◆ What you have to do ◆
Scan the listing and copy each line where the word "space" is present.

◆ Data ◆
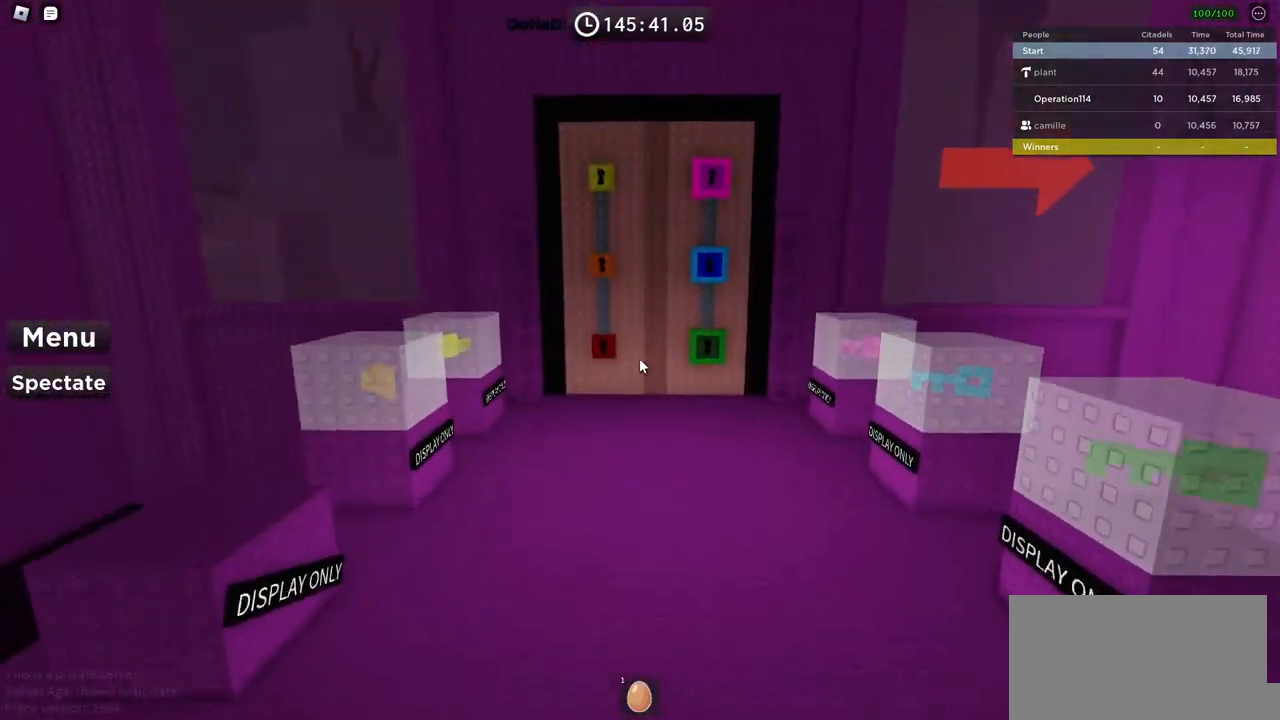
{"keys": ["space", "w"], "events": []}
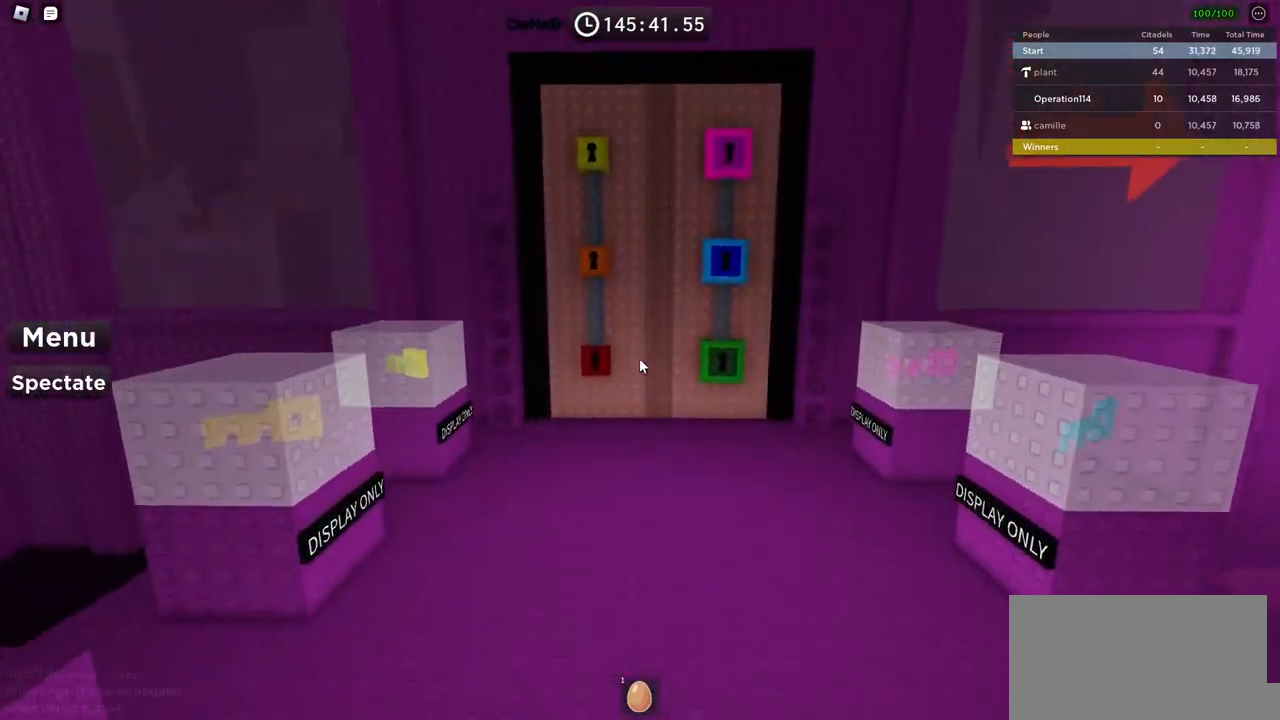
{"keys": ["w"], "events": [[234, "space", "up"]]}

==

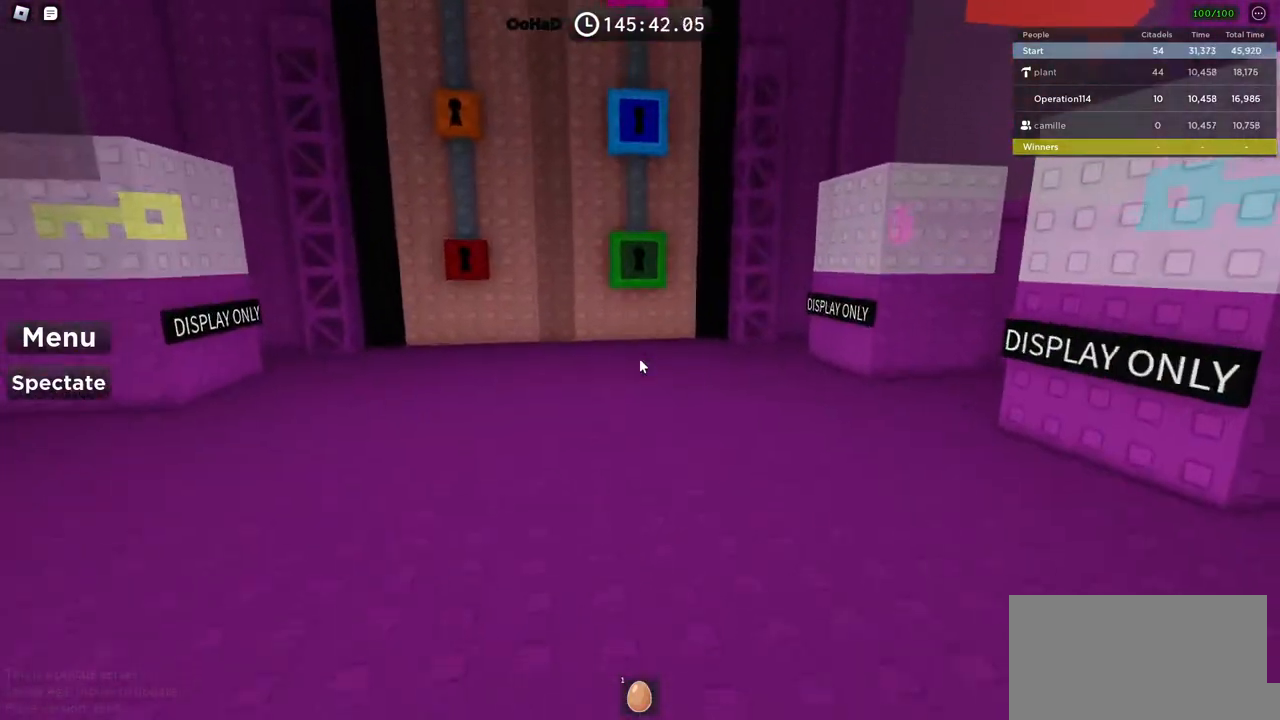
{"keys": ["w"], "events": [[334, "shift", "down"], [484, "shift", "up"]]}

◆ Exercise solution ◆
{"keys": ["space", "w"], "events": []}
{"keys": ["w"], "events": [[234, "space", "up"]]}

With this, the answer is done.